I wish you and your family well. There’s nothing more to say except this is so sad. 🙁
Don’t just blame the landlord – he’s operating in a property market that has been shamelessly inflated into another bubble by a government that is steeped in ‘free’ market economics.
This happens all the time here in the States in every major city: New York, Boston, San Francisco, Chicago, LA etc etc. I hope he can reopen in a new location and to be honest: unless a small brick and mortar business sets out to eventually buy and own their building they will always be at the mercy of a landlord. I hope he can find a property to buy because then he will truly have buisness assets.
This is so sad and such a great loss to the community….thank you gentle author for shining a light on this and so many other important local issues.

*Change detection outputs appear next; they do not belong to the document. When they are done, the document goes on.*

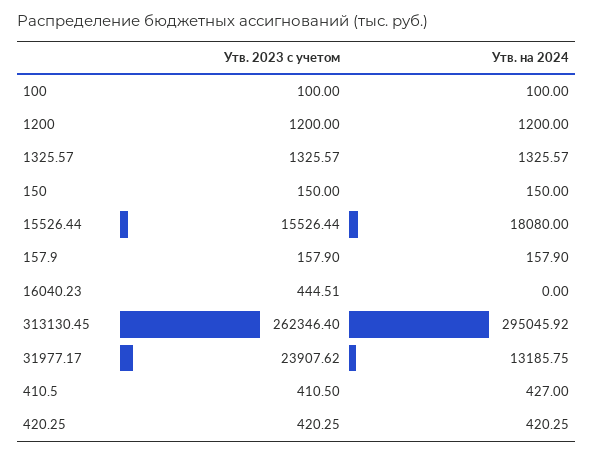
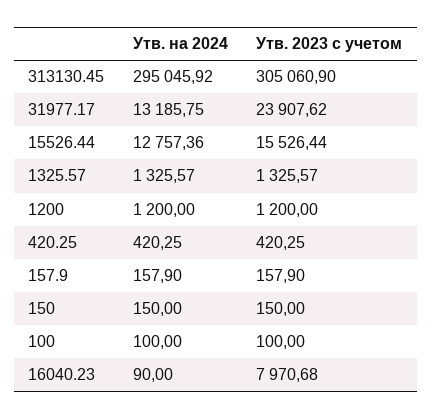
  {
    "Утв. 2023 с учетом": {
      "100": 100,
      "1200": 1200,
      "1325.57": 1325.57,
      "150": 150,
      "15526.44": 15526.44,
      "157.9": 157.9,
-     "16040.23": 444.51,
+     "16040.23": 7970.68,
-     "313130.45": 262346.4,
+     "313130.45": 305060.9,
      "31977.17": 23907.62,
-     "410.5": 410.5,
      "420.25": 420.25
    },
    "Утв. на 2024": {
      "100": 100,
      "1200": 1200,
      "1325.57": 1325.57,
      "150": 150,
-     "15526.44": 18080,
+     "15526.44": 12757.36,
      "157.9": 157.9,
-     "16040.23": 0,
+     "16040.23": 90,
      "313130.45": 295045.92,
      "31977.17": 13185.75,
-     "410.5": 427,
      "420.25": 420.25
    }
  }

Farid, you have been a great person to know, and extremely helpful and obliging to us all at the hospital. You have always helped out at the last minute when I get on the phone to you and place orders. Nothing is too much for you. You have made a lot of friends over the 11 years here, and will be really missed by us all. Joel who is in India was sad to hear that you closing, and has fond memories of the Cajun chicken. Kathy will miss you too and the lunch time music.
I hope you find something local to us and that we are able to continue using your services. I personally will miss you very much, and want to thank you for all the help and all support you have given. Take care. Sharon
Reading this article makes me furious about the lack of support local businesses receive from politicians who make promises before they are elected.
Farid you’re a top man and I’m sure better things are in store for you, we will definitely miss your food which mirrors your personality – humble and homely. Best wishes for the future mate!
Went to say good bye not realising that I had been in this cafe a lot in the past when working at Mildmay quite a few years ago.
Might have had the last sandwich served on the 30th as it had been very busy before we arrived.
Glad me and my friend made it just in time.